*ACTIVITY*
With the pictures omitted, print exactly the lines below, from the one containing "book with complete" through the one containing "sed diam nonummy", and nothing else.

[Records drawn from a dataset]
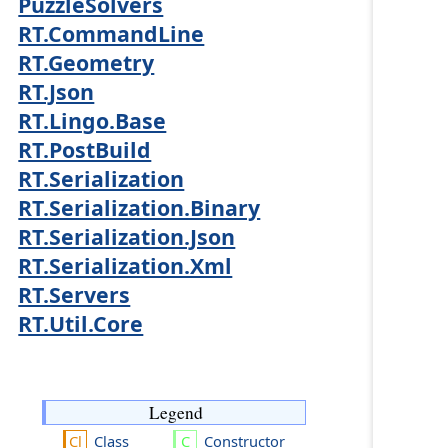
PuzzleSolvers
RT.CommandLine
RT.Geometry
RT.Json
RT.Lingo.Base
RT.PostBuild
RT.Serialization
RT.Serialization.Binary
RT.Serialization.Json
RT.Serialization.Xml
RT.Servers
RT.Util.Core
Legend
Class
Constructor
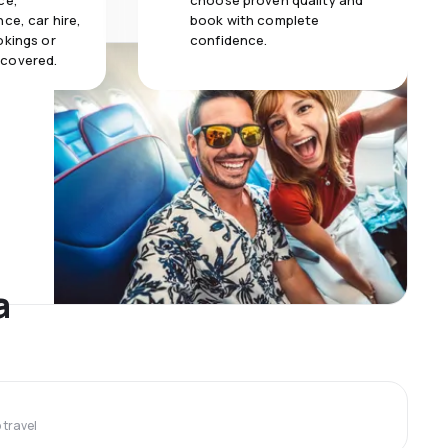
ce,
choose proven quality and
ce, car hire,
book with complete
okings or
confidence.
 covered.
a
travel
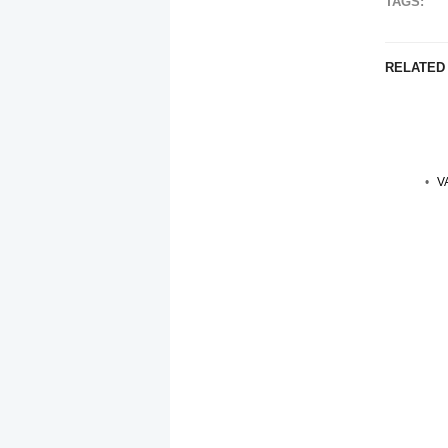
TAGS:
RELATED
V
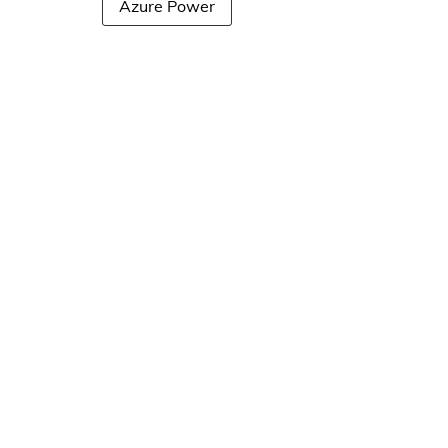
Azure Power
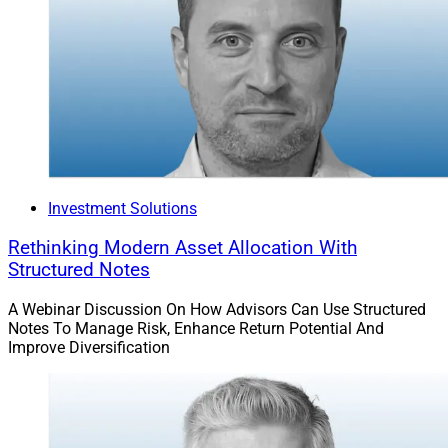
Investment Solutions
Rethinking Modern Asset Allocation With
Structured Notes
A Webinar Discussion On How Advisors Can Use Structured
Notes To Manage Risk, Enhance Return Potential And
Improve Diversification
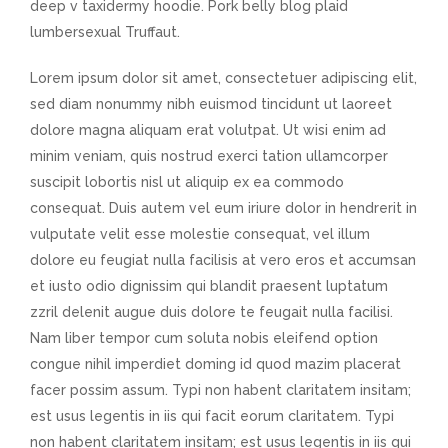
deep v taxidermy hoodie. Pork belly blog plaid
lumbersexual Truffaut.
Lorem ipsum dolor sit amet, consectetuer adipiscing elit,
sed diam nonummy nibh euismod tincidunt ut laoreet
dolore magna aliquam erat volutpat. Ut wisi enim ad
minim veniam, quis nostrud exerci tation ullamcorper
suscipit lobortis nisl ut aliquip ex ea commodo
consequat. Duis autem vel eum iriure dolor in hendrerit in
vulputate velit esse molestie consequat, vel illum
dolore eu feugiat nulla facilisis at vero eros et accumsan
et iusto odio dignissim qui blandit praesent luptatum
zzril delenit augue duis dolore te feugait nulla facilisi.
Nam liber tempor cum soluta nobis eleifend option
congue nihil imperdiet doming id quod mazim placerat
facer possim assum. Typi non habent claritatem insitam;
est usus legentis in iis qui facit eorum claritatem. Typi
non habent claritatem insitam; est usus legentis in iis qui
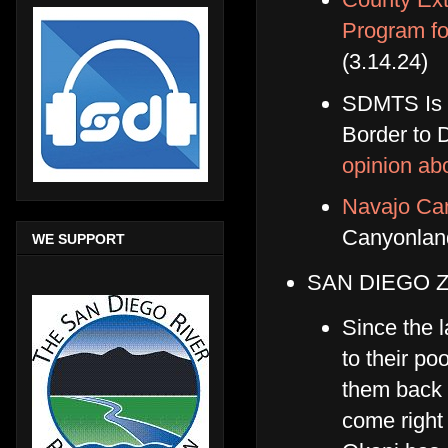
Program fo
(3.14.24)
SDMTS Is c
Border to
opinion ab
Navajo Can
Canyonla
WE SUPPORT
SAN DIEGO 
Since the l
to their po
them back d
come right 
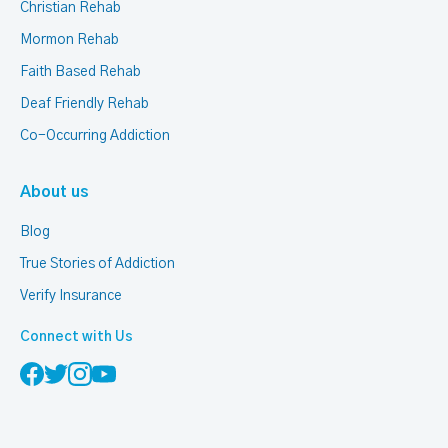
Christian Rehab
Mormon Rehab
Faith Based Rehab
Deaf Friendly Rehab
Co-Occurring Addiction
About us
Blog
True Stories of Addiction
Verify Insurance
Connect with Us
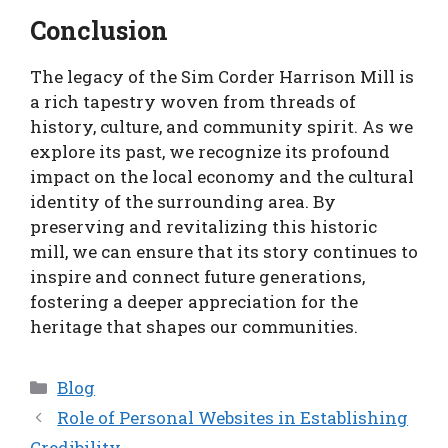
Conclusion
The legacy of the Sim Corder Harrison Mill is
a rich tapestry woven from threads of
history, culture, and community spirit. As we
explore its past, we recognize its profound
impact on the local economy and the cultural
identity of the surrounding area. By
preserving and revitalizing this historic
mill, we can ensure that its story continues to
inspire and connect future generations,
fostering a deeper appreciation for the
heritage that shapes our communities.
Categories
Blog
Role of Personal Websites in Establishing
Credibility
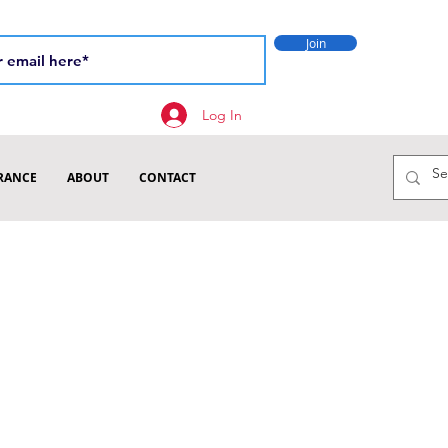
Join
Log In
RANCE
ABOUT
CONTACT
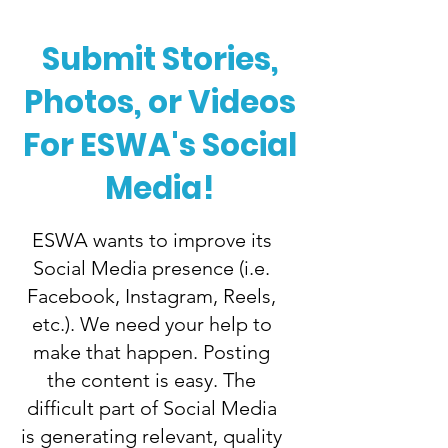
Submit Stories,
Photos, or Videos
For ESWA's Social
Media!
ESWA wants to improve its
Social Media presence (i.e.
Facebook, Instagram, Reels,
etc.). We need your help to
make that happen. Posting
the content is easy. The
difficult part of Social Media
is generating relevant, quality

*ANSWER SECTION*
book with complete
okings or
confidence.
 covered.
a
travel
TAGS:
RELATED
V
Azure Power
Investment Solutions
Rethinking Modern Asset Allocation With
Structured Notes
A Webinar Discussion On How Advisors Can Use Structured
Notes To Manage Risk, Enhance Return Potential And
Improve Diversification
deep v taxidermy hoodie. Pork belly blog plaid
lumbersexual Truffaut.
Lorem ipsum dolor sit amet, consectetuer adipiscing elit,
sed diam nonummy nibh euismod tincidunt ut laoreet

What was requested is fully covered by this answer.